NEW YORK (GenomeWeb News) – A new center in Ontario, Canada focused on pharmacogenetic applications for addiction and mental health has been established with a C$19 million (US$19.1 million) investment.
The center, called the Tanenbaum Centre for Pharmacogenetics, is a collaboration between businessman Lawrence Tanenbaum, the Ontario government, and the Centre for Addiction and Mental Health (CAMH) and will support research to accelerate the time it takes to get genetic information to physicians and patients in Ontario.
The research is to be conducted in the DNA laboratory of Jim Kennedy and the clinic of Daniel Mueller, and the center will be part of the Campbell Family Mental Health Research Institute.
"Mistakes in drug treatment can result in devastating, even tragic side effects," Tanenbaum, the chairman and CEO of the private investment firm Kilmer Group, and chairman of Maple Leaf Sports and Entertainment, said in a statement.

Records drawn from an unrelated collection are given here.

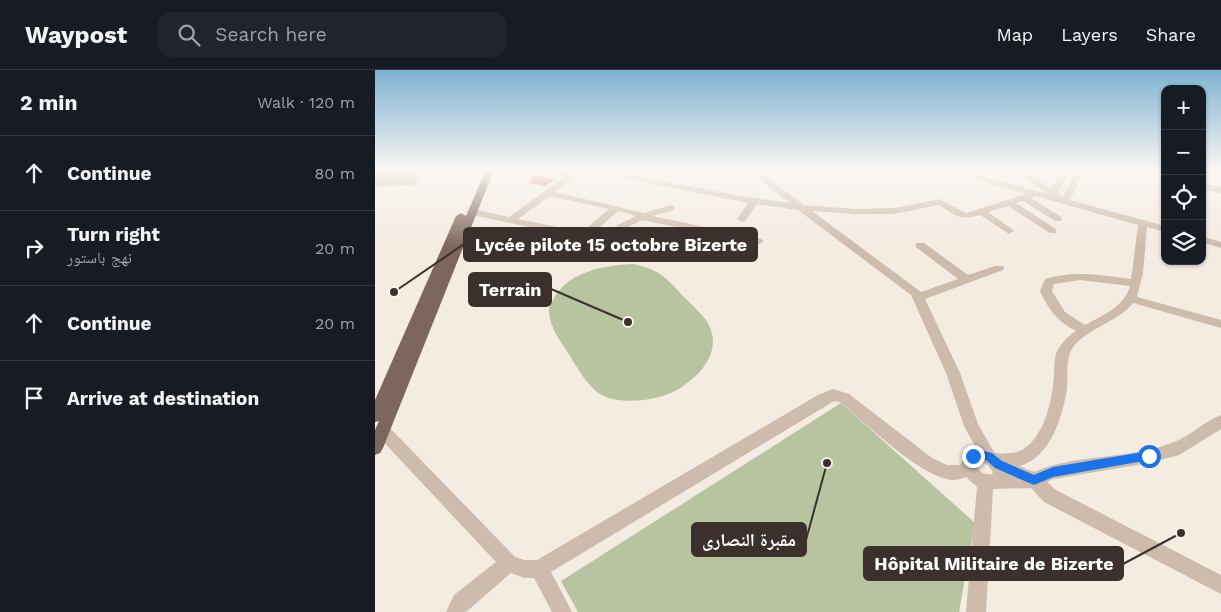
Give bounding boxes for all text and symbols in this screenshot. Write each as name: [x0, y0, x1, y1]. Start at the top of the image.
search box: [157, 12, 507, 57]
text: Waypost: [25, 21, 127, 49]
icon: search: [175, 21, 203, 49]
text: Search here: [215, 23, 327, 46]
text: Map: [996, 24, 1033, 45]
text: Layers: [1061, 24, 1118, 45]
text: Share: [1146, 24, 1196, 45]
map controls: [1161, 85, 1206, 265]
button: +: [1161, 85, 1206, 130]
text: 2 min: [20, 90, 77, 115]
text: Walk · 120 m: [257, 93, 355, 112]
button: −: [1161, 130, 1206, 175]
icon: ahead: [20, 159, 48, 187]
text: Continue: [67, 162, 151, 185]
text: 80 m: [314, 164, 355, 183]
button: locate: [1161, 175, 1206, 220]
button: layers: [1161, 220, 1206, 265]
text: Turn right: [67, 223, 160, 246]
callout: Lycée pilote 15 octobre Bizerte: [464, 228, 757, 261]
icon: right: [20, 234, 48, 262]
text: Lycée pilote 15 octobre Bizerte: [475, 234, 747, 255]
text: 20 m: [315, 239, 355, 258]
text: نهج باستور: [67, 248, 132, 267]
callout: Terrain: [469, 273, 551, 306]
text: Terrain: [479, 279, 541, 300]
icon: ahead: [20, 309, 48, 337]
text: Continue: [67, 312, 151, 335]
text: 20 m: [315, 314, 355, 333]
icon: arrive: [20, 384, 48, 412]
text: Arrive at destination: [67, 387, 259, 410]
route end: [962, 445, 985, 468]
route start: [1138, 445, 1161, 468]
callout: مقبرة النصارى: [692, 523, 806, 556]
text: مقبرة النصارى: [702, 529, 796, 551]
callout: Hôpital Militaire de Bizerte: [864, 547, 1123, 580]
text: Hôpital Militaire de Bizerte: [874, 553, 1114, 574]

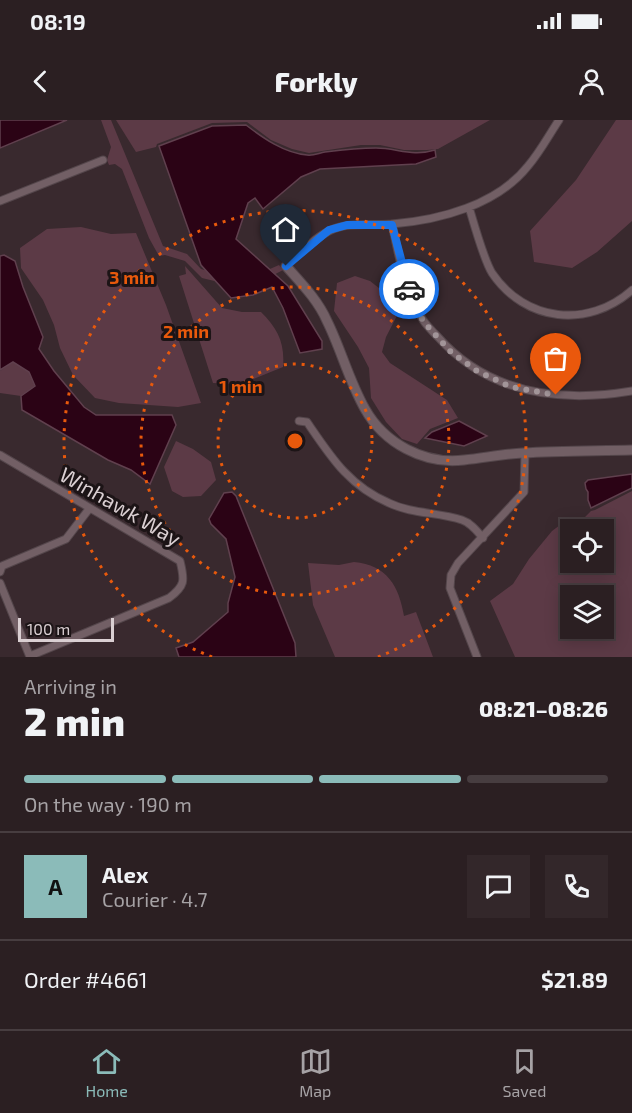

"Still, inaccurate predictions of treatment for depression happen in about 30 percent of cases and 11 percent of all mental health patients are at serious genetic risk of suffering from inappropriate dosages of medication. The size of the problem is staggering, but the research in gene science that Kennedy and his team are doing can - and will - change that," he added. Kennedy's lab recently identified a genetic risk factor for weight gain, which is a side effect for 40 percent of schizophrenic patients who receive a commonly used group of anti-psychotic drugs, and knowing who has this genetic risk would allow physicians to determine which drugs may be most appropriate for individual patients, CAMH said.
Along with establishing the center, the investment will go toward moving the test being developed in Kennedy's lab as well as other genetic tests into medical practice through lab-on-a-chip technology being developed. The tests are available to CAMH patients, it said, and are expected to become available to physicians in the Greater Toronto Area starting in 2014.